*** Input Section Begins ***

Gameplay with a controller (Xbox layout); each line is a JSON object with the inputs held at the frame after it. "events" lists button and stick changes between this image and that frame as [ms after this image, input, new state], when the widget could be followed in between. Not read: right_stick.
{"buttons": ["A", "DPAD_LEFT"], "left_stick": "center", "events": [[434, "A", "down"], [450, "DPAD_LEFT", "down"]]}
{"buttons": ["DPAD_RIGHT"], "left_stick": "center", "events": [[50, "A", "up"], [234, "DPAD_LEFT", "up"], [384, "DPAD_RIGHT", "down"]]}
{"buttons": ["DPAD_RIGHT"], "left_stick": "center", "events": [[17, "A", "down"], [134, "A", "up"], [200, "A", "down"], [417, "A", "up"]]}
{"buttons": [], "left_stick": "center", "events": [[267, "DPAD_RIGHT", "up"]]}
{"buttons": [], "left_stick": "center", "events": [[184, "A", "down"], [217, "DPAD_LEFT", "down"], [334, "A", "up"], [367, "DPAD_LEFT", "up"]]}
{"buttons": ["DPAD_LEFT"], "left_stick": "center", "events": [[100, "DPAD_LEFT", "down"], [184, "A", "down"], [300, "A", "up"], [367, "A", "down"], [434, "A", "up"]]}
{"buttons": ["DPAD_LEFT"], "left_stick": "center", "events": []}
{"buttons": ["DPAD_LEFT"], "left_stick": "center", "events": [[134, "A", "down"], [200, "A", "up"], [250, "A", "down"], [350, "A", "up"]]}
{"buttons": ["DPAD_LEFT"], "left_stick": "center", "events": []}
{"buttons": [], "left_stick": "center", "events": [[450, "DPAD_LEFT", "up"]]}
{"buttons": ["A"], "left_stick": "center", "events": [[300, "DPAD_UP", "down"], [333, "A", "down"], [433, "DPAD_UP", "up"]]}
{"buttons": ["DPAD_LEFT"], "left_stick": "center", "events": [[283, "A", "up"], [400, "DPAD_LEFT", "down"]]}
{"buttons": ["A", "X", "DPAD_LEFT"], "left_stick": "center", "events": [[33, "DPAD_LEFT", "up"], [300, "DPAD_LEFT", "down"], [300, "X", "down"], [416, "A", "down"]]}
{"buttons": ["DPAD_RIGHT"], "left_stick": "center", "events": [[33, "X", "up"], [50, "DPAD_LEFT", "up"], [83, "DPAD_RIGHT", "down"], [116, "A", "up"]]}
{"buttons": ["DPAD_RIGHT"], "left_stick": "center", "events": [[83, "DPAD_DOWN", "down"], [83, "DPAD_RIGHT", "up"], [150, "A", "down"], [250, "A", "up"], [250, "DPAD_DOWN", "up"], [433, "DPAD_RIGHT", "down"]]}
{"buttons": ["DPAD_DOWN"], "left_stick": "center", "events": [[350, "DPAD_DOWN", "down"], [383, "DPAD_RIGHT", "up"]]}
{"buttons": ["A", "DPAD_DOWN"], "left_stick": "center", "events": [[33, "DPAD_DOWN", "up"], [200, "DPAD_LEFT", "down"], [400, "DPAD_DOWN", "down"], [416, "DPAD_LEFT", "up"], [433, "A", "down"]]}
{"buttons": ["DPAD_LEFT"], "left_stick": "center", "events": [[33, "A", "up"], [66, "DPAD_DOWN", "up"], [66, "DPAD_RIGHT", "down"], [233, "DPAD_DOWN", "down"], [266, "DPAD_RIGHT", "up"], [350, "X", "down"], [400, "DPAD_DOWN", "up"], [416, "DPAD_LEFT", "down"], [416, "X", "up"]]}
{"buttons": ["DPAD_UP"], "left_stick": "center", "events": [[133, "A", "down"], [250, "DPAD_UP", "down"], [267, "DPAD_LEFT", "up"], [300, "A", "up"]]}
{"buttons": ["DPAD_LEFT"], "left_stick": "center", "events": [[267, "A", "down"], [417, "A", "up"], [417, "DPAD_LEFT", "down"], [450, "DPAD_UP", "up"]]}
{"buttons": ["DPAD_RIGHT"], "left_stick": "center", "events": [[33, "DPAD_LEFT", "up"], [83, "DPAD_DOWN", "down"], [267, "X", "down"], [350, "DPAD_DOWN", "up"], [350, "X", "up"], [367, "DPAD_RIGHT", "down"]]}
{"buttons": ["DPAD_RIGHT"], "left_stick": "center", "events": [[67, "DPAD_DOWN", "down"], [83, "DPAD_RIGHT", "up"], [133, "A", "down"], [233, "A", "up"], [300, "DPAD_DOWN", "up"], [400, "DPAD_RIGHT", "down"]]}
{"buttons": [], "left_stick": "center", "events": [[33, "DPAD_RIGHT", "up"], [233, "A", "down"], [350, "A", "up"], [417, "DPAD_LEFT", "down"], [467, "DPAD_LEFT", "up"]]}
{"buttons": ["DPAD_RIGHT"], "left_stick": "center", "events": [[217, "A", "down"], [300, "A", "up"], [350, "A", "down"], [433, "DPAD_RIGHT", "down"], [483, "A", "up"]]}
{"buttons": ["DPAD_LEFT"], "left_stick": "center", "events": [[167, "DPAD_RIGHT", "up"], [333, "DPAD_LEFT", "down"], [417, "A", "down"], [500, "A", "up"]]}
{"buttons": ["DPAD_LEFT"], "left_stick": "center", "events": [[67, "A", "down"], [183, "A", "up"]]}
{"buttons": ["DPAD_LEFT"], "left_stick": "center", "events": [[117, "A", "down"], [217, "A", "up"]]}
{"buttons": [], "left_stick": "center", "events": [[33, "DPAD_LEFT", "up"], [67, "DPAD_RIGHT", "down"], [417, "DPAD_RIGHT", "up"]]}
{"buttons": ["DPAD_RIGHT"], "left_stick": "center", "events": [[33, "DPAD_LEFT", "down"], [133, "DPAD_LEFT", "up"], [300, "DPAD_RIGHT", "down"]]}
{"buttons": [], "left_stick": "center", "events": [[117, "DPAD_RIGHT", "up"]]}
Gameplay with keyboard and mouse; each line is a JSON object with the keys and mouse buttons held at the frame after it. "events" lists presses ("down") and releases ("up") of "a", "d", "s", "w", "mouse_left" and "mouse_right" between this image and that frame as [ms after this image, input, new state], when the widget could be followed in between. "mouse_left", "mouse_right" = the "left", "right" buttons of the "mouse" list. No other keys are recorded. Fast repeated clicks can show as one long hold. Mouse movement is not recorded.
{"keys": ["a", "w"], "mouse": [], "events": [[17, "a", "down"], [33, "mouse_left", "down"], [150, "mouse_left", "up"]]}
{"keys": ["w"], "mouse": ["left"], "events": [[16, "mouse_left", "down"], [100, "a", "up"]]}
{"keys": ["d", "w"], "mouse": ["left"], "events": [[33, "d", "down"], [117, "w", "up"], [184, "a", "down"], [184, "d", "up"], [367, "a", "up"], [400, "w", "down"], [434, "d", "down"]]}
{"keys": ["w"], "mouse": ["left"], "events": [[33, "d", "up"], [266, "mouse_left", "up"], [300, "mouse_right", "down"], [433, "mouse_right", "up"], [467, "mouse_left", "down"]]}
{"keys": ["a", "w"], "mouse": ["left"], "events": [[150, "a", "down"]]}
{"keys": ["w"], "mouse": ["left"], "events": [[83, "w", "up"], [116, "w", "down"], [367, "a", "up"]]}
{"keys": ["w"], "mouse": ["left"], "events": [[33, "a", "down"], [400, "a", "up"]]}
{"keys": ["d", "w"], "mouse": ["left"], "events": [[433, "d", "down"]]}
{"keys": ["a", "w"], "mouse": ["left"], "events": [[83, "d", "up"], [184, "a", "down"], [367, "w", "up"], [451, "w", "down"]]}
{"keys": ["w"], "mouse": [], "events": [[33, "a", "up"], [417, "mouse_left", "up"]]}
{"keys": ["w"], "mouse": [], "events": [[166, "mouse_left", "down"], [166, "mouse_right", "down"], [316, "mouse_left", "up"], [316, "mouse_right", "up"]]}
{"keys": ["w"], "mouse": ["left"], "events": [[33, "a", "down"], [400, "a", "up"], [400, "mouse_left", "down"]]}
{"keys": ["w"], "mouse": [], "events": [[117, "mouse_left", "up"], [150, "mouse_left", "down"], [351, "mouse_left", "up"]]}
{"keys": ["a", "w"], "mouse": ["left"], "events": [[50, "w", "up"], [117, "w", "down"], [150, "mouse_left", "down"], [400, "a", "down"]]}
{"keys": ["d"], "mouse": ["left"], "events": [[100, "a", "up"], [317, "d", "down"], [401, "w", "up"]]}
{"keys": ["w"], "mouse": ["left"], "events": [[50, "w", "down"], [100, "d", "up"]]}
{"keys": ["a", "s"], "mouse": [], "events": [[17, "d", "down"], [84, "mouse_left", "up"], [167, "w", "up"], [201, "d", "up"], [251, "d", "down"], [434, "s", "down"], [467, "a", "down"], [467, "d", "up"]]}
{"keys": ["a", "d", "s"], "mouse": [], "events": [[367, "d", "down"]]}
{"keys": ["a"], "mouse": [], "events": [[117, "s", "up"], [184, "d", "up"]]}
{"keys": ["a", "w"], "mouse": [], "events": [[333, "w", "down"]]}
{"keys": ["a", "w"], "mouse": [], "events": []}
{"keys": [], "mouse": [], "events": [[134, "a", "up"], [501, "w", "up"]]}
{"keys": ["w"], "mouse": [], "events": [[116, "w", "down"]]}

*** Input Section Ends ***

> _What you are asked to do_: Filter the entries above and keep only the lines with the word "after".

> _Task result_:
Gameplay with a controller (Xbox layout); each line is a JSON object with the inputs held at the frame after it. "events" lists button and stick changes between this image and that frame as [ms after this image, input, new state], when the widget could be followed in between. Not read: right_stick.
Gameplay with keyboard and mouse; each line is a JSON object with the keys and mouse buttons held at the frame after it. "events" lists presses ("down") and releases ("up") of "a", "d", "s", "w", "mouse_left" and "mouse_right" between this image and that frame as [ms after this image, input, new state], when the widget could be followed in between. "mouse_left", "mouse_right" = the "left", "right" buttons of the "mouse" list. No other keys are recorded. Fast repeated clicks can show as one long hold. Mouse movement is not recorded.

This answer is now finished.